We left the house early to beat the heat for our hike during the eleventh week after the vernal equinox.The heat stayed at bay, for the most part, but the bugs were out in force. If you look closely, you can see them hovering in the photo above, mostly against the trees to the right.
As we walked past the beaver pond listening for frogs, a bug flew right into my mouth and made me feel wistful for winter hikes.
I spent so much energy looking forward to spring even in the midst of our very mild winter, and I am excited for some of what comes with the warm weather. I love having my little garden started, and I’m excited that strawberry picking starts tomorrow (and that my kids are so excited about it, too). I’ve liked the crocuses and the tulips, the lilacs and the lupine, the violets and the irises, and I’ll like the black-eyed susans and the marigolds and the cosmos and the peonies when it’s time for them.
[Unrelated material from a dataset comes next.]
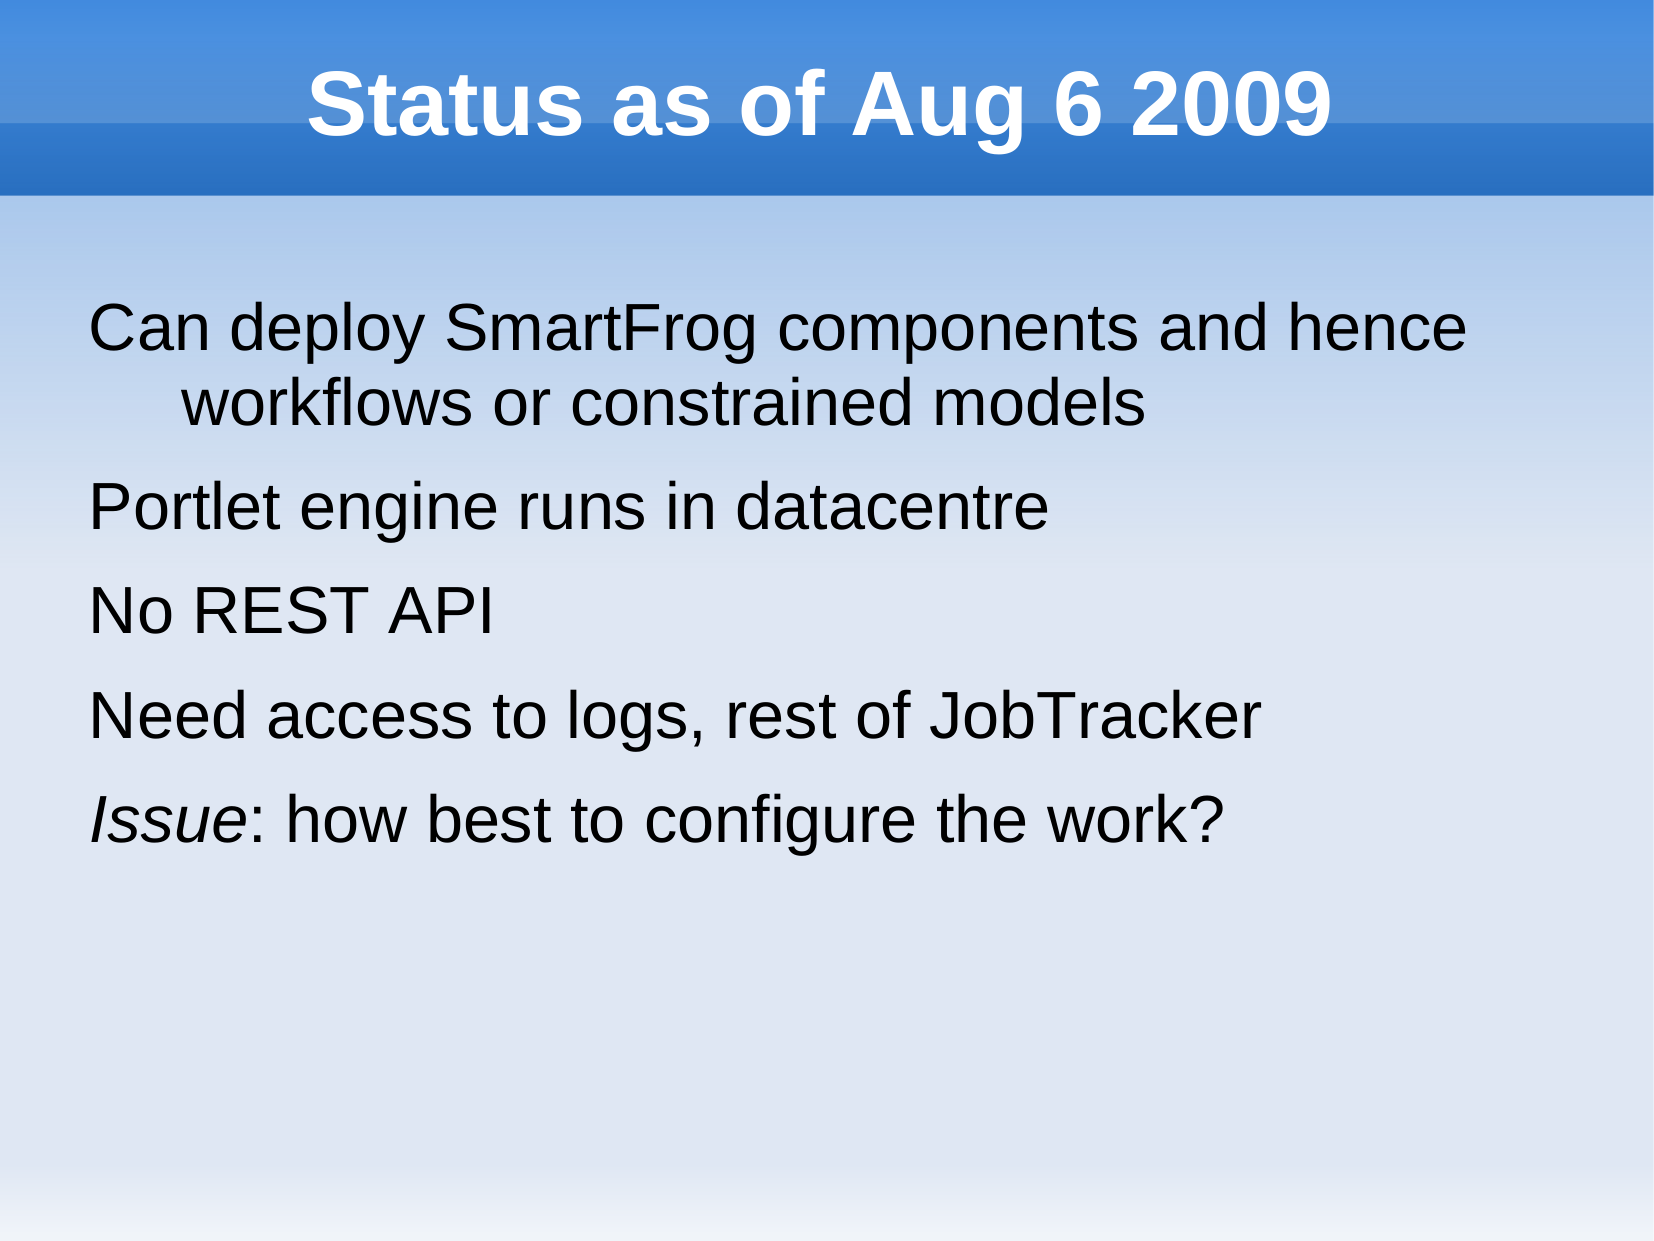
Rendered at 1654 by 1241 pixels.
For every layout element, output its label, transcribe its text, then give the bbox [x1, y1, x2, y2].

picture [0, 0, 1654, 1241]
list Can deploy SmartFrog components and hence workflows or constrained models Portlet engine runs in datacentre No REST API Need access to logs, rest of JobTracker Issue: how best to configure the work? [82, 290, 1571, 1094]
title Status as of Aug 6 2009 [76, 7, 1565, 200]
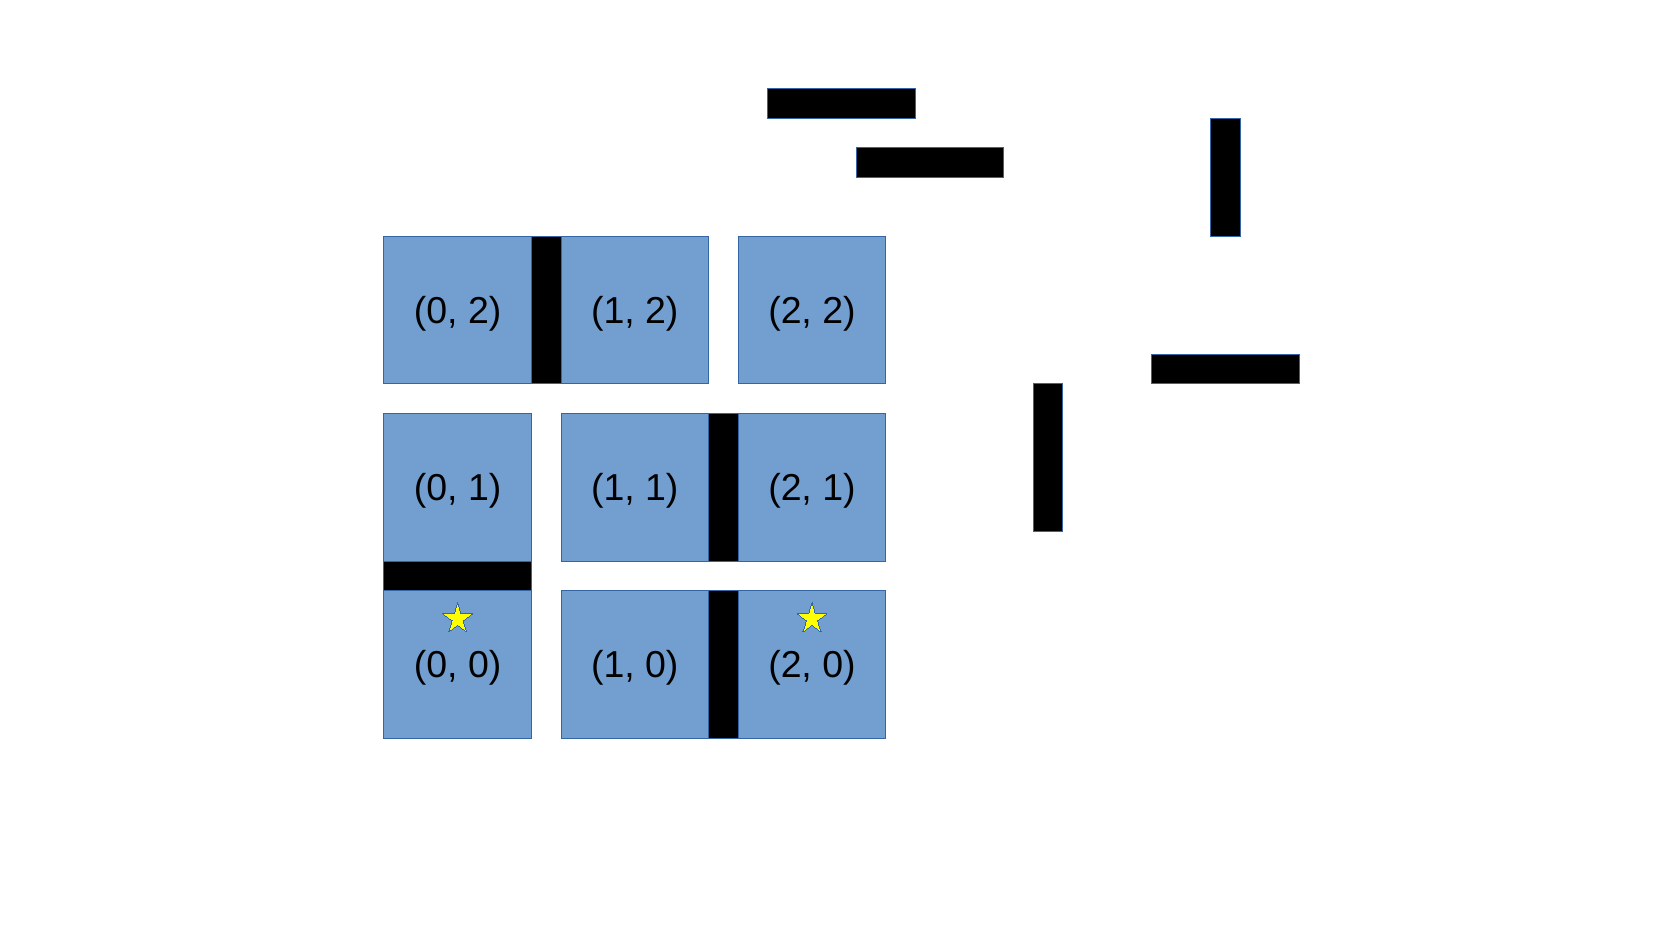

But I’m not a fan of the perpetual sweatiness, my glasses sliding down my nose, and the greasy feeling on my skin. I don’t like swatting bugs and finding ticks (although if ticks are around I suppose I’d rather know where they are than have them sneak up on me). And although I hate to admit it, the explosion of plant life along the trail feels claustrophobic.
There’s always something to complain about.
Luckily my kids are still having a blast with our hikes. Just like in winter, they whine about the temperature at first, but they soon forget their discomfort in the new discoveries to be made each week. Not only do they live in the moment better than I do, they don’t seem to fight things as much, maybe because they’ve not gotten into the habit of thinking they can control things. They might feel physically uncomfortable in the cold or the heat or the damp, but they don’t feel it as a personal affront as I tend to.
They see the river nearly dried up and filled with plants, and they marvel. They feel anxious about it, too, especially my daughter who said over and over during our hike that she wishes we’d get more rain, but that’s mixed with wonder at least in equal parts.
“Look, Mom! I’m walking in the river!” the children giggle.
They have such faith that everything will be okay, no matter what happens. I’m grateful that their dad and I have been able to give them that gift. Maybe eventually I can learn to accept the same gift myself.